Tsunami mulai surut, 1 pengungsian masih tenggelam dalam sebuah kesedihan yang teramat
mendalam. Aku berkumpul bersama keluarga Fana mendoakan kerabat serta Fana untuk diberi
keselamatan oleh Tuhan. Keesokan harinya, kami semua terlihat sedih karena menunggu kabar
apakah keluarga, teman, kerabat, saudara, guru, dan orang penting warga masing masing
selamat???
Sebuah surat dengan tujuan ayah dan ibu Fana serta nama ku "senja" tercantum disurat itu.
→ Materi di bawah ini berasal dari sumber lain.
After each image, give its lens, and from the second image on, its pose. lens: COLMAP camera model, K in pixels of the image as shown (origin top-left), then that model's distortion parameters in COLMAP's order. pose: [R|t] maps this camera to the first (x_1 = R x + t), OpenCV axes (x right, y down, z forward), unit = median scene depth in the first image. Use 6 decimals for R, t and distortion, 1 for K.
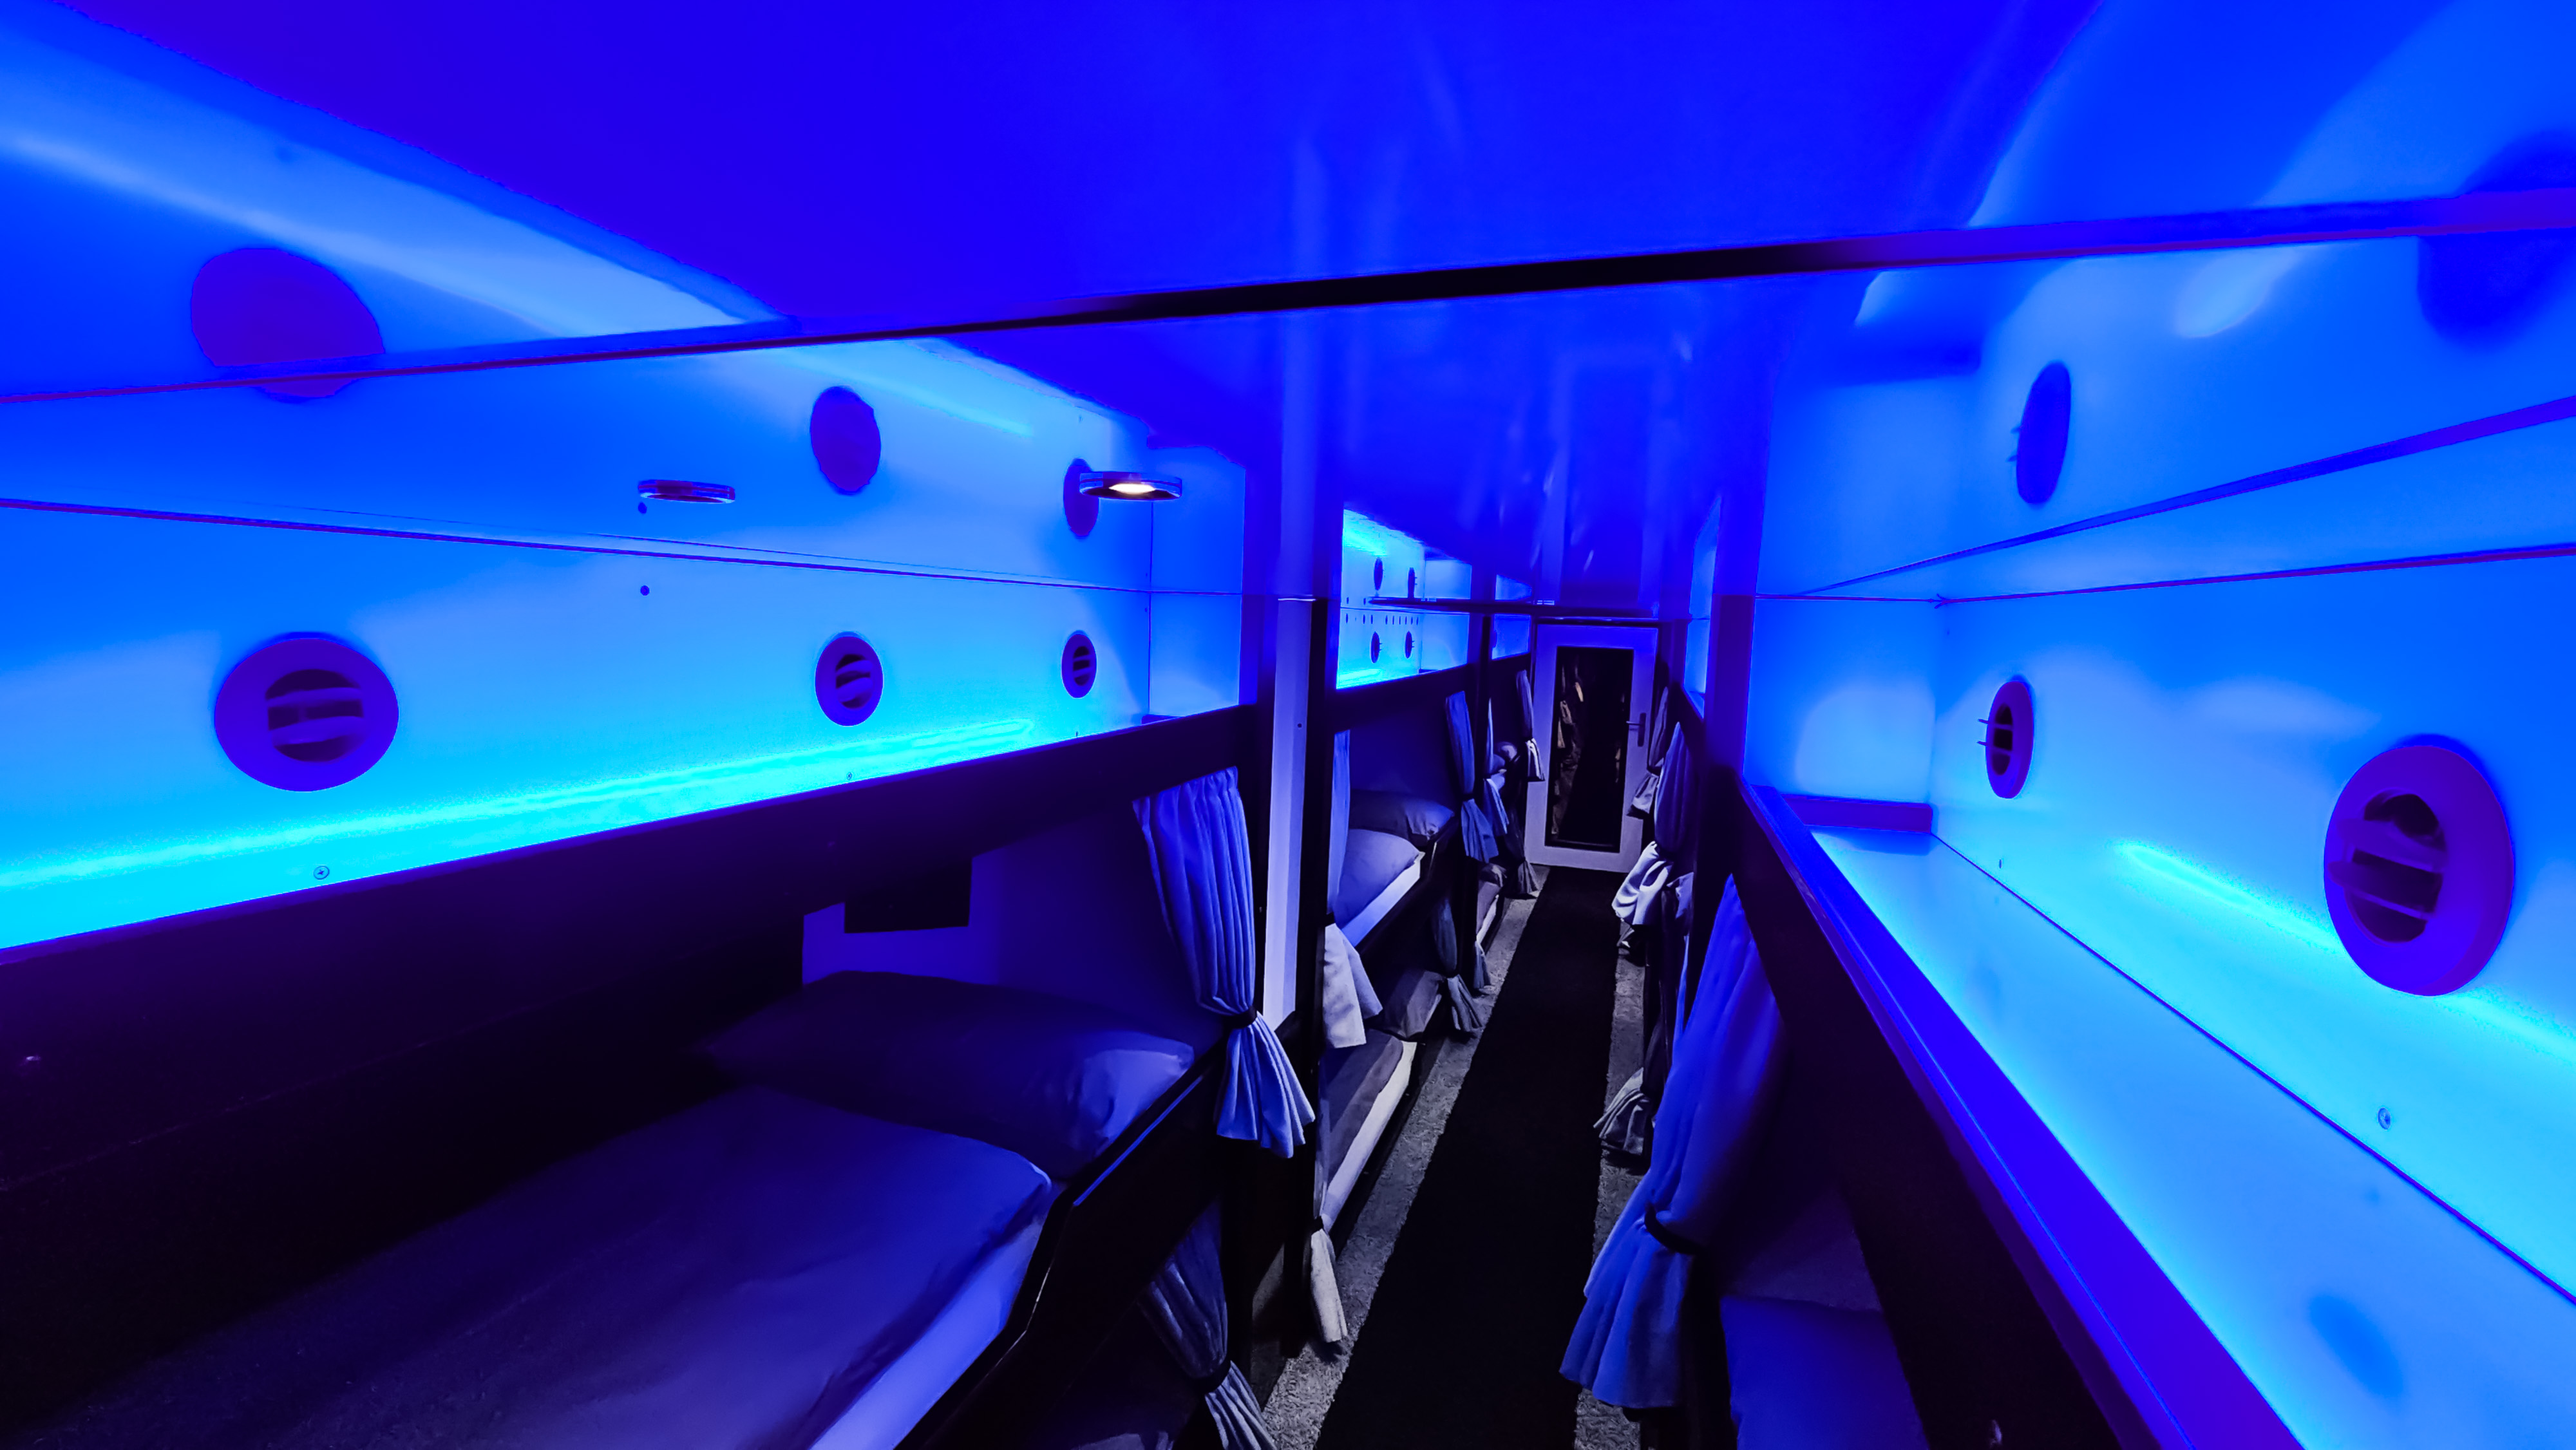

Kami deg deg an takut dan panik membuka surat tersebut. Kami tercengang, menangis, sedih,
dan kaget atas isi surat tersebut. Aku tak bisa menahan kesedihan ku lagi, kota ku sudah direbut
mengapa sekarang harus sahabat ku. Surat itu berisi tentang informasi Kematian Fana akibat
terseret Tsunami tadi malam. Aku.. aku ... Aku sungguh merasa sedih.
1 Minggu kemudian Aku beserta ayah dan ibu Fana mendatangi kuburan pahlawan tsunami.
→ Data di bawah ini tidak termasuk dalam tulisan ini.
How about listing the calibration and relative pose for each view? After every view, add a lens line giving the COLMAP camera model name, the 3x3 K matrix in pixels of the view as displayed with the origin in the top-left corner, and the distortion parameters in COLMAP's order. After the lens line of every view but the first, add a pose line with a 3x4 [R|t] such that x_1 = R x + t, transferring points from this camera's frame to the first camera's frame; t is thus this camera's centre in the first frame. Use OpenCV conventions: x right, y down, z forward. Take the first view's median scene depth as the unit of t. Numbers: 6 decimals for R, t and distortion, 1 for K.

Kami menziarahi makam seseorang pahlawan hebat yang membantu warga kota hingga akhir
hayatnya, ia adalah "FANA". Seseorang yang Minggu lalu aku bersenang senang bersamanya,
bersedih bersama nya, dan ditinggalkan oleh dirinya.
Acara ini ditutup dengan sebuah pidato singkat yang dibawakan oleh walikota. Diakhir pidato ia
mengatakan "mungkin kemaren kita merindukannya, kemaren kita menyiapkannya bertugas,
kita bersenang-senang bersama nya, kita sedih bersamanya, kita ditinggalkan oleh dirinya. Kita
mungkin bersedih atas peristiwa ini, akan tetapi didunia ini tidak ada yang abadi, semua akan
kembali kepada Tuhannya atas rencana Tuhannya. Marilah kita memandang untuk kedepannya.
Sebuah pesan duka untuk seluruh warga Indraloka, saya mengucapkan bela sungkawa atas
peristiwa ini.cukup sekian. Wassalamu'alaikum"
Aku ayah dan ibu Fana mengikhlaskan selapang dada atas kejadian peristiwa ini. Kami harus
mengikhlaskan kehancuran kota, kepergian Fana, dan lain nya.